Welcome to Ponder 👋#

Ponder is a scalable data science platform that lets you run your pandas workflows directly in your data warehouse. Ponder gives you the scalability and security benefits of your data warehouse, while still preserving the ease-of-use and flexibility of pandas.

Ponder builds on top of the open source project, Modin, with added support for data warehouses, tailored to the needs of production-scale workloads in enterprise settings.


How it works?#

Ponder uses your data warehouse as an engine. Just initialize Ponder and configure the database connection to get started. The current version of Ponder supports cloud data warehouses (Snowflake, BigQuery) as well as local execution mode (with DuckDB). Additional support for other databases and warehouses coming soon. To get started, you first need to initialize Ponder.

import ponder
ponder.init()

Next, you can connect to different database engines:

  • Snowflake
  • BigQuery
  • DuckDB

To establish a connection to Snowflake, we leverage Snowflake’s Python connector.

import snowflake.connector
db_con = snowflake.connector.connect(user=****, password=****, account=****, role=****, database=****, schema=****, warehouse=****)

To establish a connection to BigQuery, we leverage Google Cloud’s Python client for Google BigQuery. Here, we are connecting to the CUSTOMER dataset by authenticating via your BigQuery service account key.

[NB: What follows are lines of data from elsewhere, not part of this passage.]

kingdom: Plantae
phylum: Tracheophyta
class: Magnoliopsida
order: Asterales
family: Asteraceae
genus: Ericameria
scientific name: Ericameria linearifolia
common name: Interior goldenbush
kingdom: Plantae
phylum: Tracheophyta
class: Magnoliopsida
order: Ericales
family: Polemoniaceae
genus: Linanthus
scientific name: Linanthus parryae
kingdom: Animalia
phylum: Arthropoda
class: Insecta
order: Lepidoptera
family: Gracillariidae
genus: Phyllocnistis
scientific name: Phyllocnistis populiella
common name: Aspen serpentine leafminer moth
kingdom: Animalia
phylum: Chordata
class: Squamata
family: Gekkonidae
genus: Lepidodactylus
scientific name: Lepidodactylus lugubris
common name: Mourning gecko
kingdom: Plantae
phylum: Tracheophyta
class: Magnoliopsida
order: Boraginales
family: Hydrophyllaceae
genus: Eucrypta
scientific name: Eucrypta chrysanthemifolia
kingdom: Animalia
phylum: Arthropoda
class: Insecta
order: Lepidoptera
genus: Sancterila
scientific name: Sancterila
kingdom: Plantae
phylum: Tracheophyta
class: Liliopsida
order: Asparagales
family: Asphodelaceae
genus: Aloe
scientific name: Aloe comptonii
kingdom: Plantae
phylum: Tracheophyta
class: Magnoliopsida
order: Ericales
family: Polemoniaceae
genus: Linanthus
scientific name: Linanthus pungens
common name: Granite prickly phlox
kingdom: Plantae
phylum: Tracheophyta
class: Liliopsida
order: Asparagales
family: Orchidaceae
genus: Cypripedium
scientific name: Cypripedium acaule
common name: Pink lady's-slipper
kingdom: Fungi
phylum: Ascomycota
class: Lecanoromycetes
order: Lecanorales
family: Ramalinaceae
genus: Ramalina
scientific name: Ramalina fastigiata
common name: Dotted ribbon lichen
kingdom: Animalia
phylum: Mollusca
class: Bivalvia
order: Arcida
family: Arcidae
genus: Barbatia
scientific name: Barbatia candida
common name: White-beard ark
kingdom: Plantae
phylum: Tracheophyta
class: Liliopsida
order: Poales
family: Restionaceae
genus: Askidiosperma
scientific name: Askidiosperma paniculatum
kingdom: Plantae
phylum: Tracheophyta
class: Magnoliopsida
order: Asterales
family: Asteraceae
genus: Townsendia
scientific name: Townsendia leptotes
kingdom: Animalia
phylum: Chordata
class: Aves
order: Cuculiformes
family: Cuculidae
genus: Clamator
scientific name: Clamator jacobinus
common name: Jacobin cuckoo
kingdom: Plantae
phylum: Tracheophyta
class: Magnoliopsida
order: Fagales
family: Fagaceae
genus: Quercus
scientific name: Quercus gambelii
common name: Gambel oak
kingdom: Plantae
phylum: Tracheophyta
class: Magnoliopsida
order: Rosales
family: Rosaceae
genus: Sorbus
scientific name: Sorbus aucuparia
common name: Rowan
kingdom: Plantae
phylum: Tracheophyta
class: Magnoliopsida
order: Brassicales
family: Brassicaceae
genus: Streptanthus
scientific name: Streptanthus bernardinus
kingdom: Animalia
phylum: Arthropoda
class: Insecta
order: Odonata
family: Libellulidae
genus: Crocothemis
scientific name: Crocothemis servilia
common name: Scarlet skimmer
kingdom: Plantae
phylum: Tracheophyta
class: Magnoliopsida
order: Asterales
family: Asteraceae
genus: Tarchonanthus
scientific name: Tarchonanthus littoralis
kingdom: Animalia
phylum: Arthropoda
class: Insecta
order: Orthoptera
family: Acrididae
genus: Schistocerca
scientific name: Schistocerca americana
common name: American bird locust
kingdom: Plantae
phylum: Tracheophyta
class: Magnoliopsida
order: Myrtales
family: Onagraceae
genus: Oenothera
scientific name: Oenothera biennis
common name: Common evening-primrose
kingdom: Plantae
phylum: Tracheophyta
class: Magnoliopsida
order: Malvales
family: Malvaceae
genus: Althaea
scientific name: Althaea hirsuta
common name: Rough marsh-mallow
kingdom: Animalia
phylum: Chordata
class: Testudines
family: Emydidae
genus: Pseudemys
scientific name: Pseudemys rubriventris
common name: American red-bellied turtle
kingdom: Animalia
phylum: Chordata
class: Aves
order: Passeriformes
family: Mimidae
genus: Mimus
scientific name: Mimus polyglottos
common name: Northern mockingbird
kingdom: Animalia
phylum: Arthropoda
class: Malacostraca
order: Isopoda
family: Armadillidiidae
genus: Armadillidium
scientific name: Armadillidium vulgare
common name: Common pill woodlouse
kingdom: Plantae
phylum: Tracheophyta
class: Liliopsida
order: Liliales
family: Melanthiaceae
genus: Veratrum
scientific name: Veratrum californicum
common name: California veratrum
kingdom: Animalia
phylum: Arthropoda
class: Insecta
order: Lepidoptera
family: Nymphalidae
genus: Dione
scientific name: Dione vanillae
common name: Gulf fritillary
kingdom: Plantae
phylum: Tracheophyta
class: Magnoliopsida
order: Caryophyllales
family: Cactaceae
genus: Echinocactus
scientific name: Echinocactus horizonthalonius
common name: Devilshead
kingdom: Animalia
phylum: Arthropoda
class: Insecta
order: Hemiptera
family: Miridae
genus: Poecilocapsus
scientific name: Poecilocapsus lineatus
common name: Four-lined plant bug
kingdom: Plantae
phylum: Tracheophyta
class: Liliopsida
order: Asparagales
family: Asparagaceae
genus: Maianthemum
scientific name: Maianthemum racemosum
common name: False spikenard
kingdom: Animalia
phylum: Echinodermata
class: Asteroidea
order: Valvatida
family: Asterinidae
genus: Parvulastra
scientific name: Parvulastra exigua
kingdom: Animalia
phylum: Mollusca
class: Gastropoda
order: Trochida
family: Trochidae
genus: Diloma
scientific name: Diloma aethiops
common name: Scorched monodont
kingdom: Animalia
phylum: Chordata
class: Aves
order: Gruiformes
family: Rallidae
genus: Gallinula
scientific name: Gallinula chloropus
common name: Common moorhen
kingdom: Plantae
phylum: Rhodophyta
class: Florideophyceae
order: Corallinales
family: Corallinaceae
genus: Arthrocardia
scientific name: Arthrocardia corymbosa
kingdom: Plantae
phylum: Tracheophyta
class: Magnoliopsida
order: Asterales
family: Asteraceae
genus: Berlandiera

from google.cloud import bigquery
from google.cloud.bigquery import dbapi
from google.oauth2 import service_account

import json

db_con = dbapi.Connection(
            bigquery.Client(
               credentials=service_account.Credentials.from_service_account_info(
                  json.loads(open("my_serviceaccount_key.json").read()),
                  scopes=["https://www.googleapis.com/auth/bigquery"],
               )
            )
      )

If you do not already have your account key file or don’t have a dataset created, please please follow our step-by-step guide here for more information.

To establish connection to DuckDB, all you need to do is use duckdb.connect(), which creates an in-memory database.

import duckdb
db_con = duckdb.connect()

Once you establish and initialize the database connection, you can connect to the table via pd.read_sql.

# Connect to your table named "CUSTOMER" in Snowflake
df = pd.read_sql("CUSTOMER", db_con)

Now you can start hacking away with pandas! 🐼

df.describe()

df.groupby("C_MKTSEGMENT").mean()

pd.concat([df, df])

# .. and much more! 🧹📊🔍🧪

You can find a list of pandas APIs we support here. To get started, check out this 10-minute quickstart guide.

Key Features#

Bring your own data warehouse

Under the hood, pandas operations are automatically compiled down to SQL. Because queries are executed directly in the warehouse, users benefit from the performance, scalability, and security benefits offered by their database provider.

Simplify your stack

No need to set up and maintain compute infrastructure required for other parallel processing frameworks (e.g., Spark, Ray, Dask, etc.) to perform large-scale data analysis with pandas. Ponder plugs straight into your data warehouse as a query engine.

Zero code change

With Ponder’s technology, the same pandas workflows can be run at all scales, from megabytes to terabytes, without changing a single line of code.

Data stays where it lives

All your pandas workflows will be executed in Snowflake, thus benefiting from the rigorous security guarantees offered by Snowflake.